Transforming observed wind direction¶

Meteoroligists define wind direction as the direction from which the wind is coming, measured on a compass (0 degrees = coming from the North).

Modellers define direction as the direction that the current is travelling towards, measured on a cartesian grid (0 degrees = going towards the East).

$\theta_{met} \rightarrow \theta_{model}\\ 0 \rightarrow 270 \\ 90 \rightarrow 180 \\ 180 \rightarrow 90 \\ 270 \rightarrow 0$

So, the positive direction for $\theta$ on the meterological grid is opposite to the model grid.

The transformation on $\theta$ between grids is

$\theta_{mod} = -\theta_{met} +270 $

This has been implented in stormtools.get_EC_observations().

Environment Canada Data¶

Load data from Environment Canada first.

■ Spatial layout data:
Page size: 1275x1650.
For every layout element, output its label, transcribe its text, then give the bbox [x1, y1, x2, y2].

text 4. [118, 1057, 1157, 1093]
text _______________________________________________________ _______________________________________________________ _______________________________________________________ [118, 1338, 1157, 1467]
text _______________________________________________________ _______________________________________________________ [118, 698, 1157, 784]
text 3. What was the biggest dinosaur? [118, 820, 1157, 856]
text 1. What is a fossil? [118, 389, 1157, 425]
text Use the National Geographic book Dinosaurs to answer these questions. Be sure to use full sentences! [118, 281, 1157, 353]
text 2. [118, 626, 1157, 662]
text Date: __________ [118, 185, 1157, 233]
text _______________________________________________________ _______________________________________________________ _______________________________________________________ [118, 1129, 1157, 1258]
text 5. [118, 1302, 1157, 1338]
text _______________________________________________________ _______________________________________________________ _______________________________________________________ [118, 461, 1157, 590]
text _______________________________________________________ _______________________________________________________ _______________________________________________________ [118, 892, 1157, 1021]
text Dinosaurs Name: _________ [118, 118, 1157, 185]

---

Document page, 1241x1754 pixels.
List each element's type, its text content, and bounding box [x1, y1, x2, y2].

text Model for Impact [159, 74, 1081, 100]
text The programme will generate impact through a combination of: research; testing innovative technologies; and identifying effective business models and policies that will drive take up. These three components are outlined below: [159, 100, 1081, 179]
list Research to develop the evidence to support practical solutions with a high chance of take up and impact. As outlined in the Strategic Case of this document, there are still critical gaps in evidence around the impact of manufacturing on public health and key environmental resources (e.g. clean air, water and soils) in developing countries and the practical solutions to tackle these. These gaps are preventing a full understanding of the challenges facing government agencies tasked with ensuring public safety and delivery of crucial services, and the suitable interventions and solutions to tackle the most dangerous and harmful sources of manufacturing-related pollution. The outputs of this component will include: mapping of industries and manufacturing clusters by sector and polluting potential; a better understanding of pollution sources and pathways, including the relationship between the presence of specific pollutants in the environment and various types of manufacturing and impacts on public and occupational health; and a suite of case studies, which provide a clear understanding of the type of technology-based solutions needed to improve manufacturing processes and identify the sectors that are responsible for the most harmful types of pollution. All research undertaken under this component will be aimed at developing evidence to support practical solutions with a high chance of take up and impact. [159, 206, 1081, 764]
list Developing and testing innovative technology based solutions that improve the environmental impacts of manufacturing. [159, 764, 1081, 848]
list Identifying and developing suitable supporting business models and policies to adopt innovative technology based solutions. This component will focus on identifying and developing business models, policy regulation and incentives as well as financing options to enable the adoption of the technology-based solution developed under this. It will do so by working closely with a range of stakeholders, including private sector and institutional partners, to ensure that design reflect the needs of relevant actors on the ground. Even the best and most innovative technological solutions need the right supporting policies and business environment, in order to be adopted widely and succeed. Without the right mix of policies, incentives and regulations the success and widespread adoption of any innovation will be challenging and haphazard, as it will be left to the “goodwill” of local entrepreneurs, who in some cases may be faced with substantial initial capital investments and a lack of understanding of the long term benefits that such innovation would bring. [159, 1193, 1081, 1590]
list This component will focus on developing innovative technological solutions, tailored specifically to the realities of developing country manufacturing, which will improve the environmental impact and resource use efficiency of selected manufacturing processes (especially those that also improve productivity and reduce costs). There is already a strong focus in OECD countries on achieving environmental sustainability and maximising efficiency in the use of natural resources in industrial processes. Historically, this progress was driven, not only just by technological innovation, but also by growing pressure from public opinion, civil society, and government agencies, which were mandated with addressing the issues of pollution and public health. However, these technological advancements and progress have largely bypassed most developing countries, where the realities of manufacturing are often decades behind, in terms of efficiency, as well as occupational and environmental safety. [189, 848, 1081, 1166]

* * *

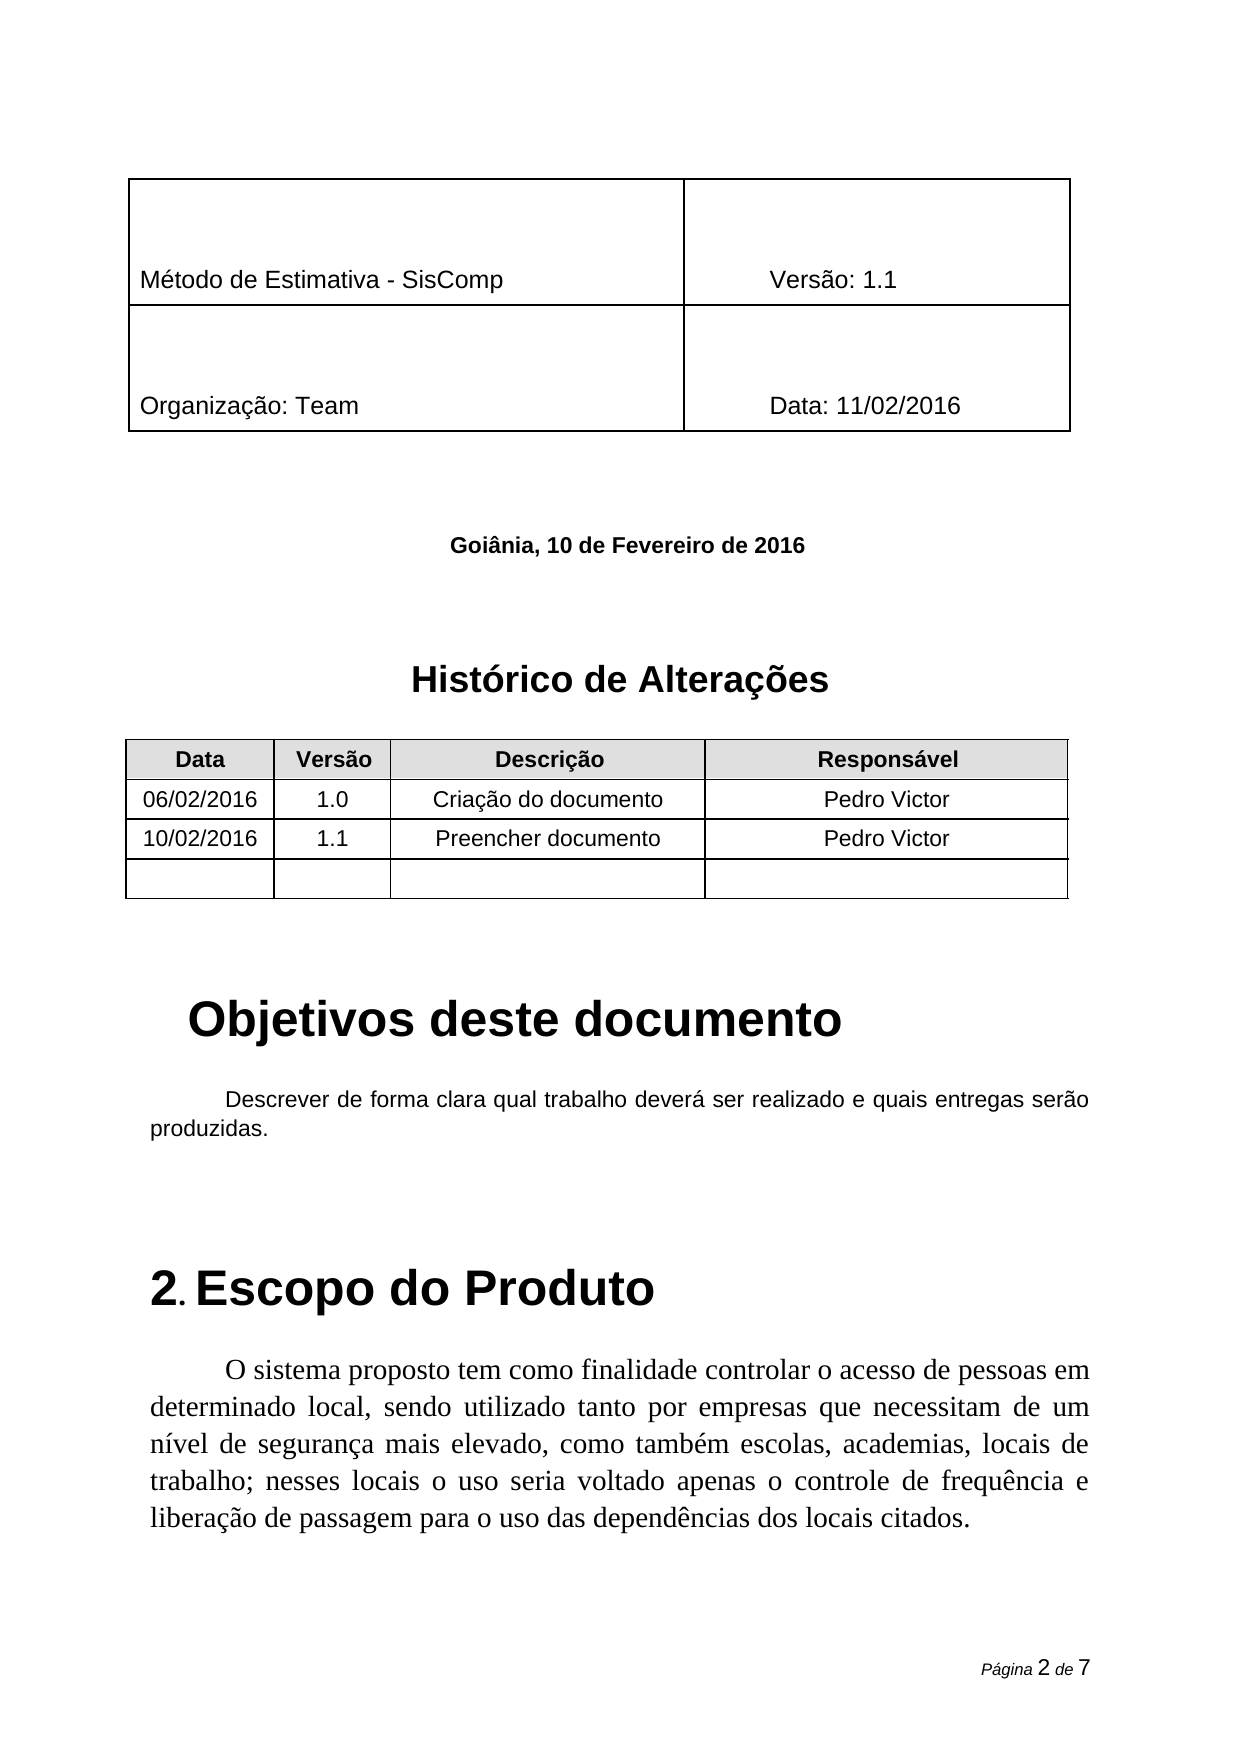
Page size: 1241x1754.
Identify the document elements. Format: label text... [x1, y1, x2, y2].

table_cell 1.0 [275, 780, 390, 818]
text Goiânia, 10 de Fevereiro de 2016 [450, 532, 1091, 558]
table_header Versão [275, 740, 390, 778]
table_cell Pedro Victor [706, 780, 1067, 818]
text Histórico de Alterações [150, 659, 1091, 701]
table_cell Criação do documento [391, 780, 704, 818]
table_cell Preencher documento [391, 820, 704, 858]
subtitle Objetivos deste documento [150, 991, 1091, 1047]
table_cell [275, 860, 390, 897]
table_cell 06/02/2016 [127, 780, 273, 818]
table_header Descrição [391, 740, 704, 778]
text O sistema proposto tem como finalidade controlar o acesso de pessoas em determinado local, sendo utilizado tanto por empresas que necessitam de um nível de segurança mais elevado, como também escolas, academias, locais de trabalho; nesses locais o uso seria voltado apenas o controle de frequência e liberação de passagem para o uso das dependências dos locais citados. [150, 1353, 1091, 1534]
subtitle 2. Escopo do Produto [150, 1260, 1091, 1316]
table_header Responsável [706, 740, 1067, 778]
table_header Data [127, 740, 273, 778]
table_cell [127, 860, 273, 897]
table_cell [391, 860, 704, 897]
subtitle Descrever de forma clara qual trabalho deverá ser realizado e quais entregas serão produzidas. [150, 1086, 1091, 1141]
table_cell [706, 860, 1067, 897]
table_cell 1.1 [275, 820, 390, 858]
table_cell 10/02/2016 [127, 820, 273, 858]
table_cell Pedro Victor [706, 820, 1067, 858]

■ Request 1:
In the wind direction notes, list every pair of angles that maps a meteorological direction to a model direction.
■ Request 2:
Carry on the wind direction notes from the point where they stop.

■ Final result 1:
- 0 → 270
- 90 → 180
- 180 → 90
- 270 → 0

■ Final result 2:
In [5]:

wind_speed = {}; wind_dir = {}; time = {}; lat={}; lon={}; press={}; temp={}; therm={}; solar={}; precip={}; qair={}


start = '01-Sep-2014'; end = '30-Sep-2014';
start2 = '01-Oct-2014'; end2 = '31-Oct-2014';

stations = ['Sandheads','EntranceIsland', 'PamRocks', 'YVR', 'SistersIsland', 'Esquimalt']

for key in stations:
    [wind_speed[key],wind_dir[key],temp[key],time[key], 
     lat[key], lon[key]] = stormtools.get_EC_observations(key,start,end)
    [ws,wd,T,t, la, lo] = stormtools.get_EC_observations(key,start2,end2)
    wind_speed[key]=np.append(wind_speed[key],ws)
    wind_dir[key]=np.append(wind_dir[key],wd)
    time[key]=np.append(time[key],t)
    temp[key]=np.append(temp[key],T)

In [6]:

def find_model_point(lon,lat,X,Y):
        # Tolerance for searching for grid points
    # (approx. distances between adjacent grid points)
    tol1 = 0.015 # lon
    tol2 = 0.015# lat

    # Search for a grid point with lon/lat within tolerance of
    # measured location
    x1, y1 = np.where(
        np.logical_and(
            (np.logical_and(X > lon-tol1, X < lon+tol1)),
            (np.logical_and(Y > lat-tol2, Y < lat+tol2))))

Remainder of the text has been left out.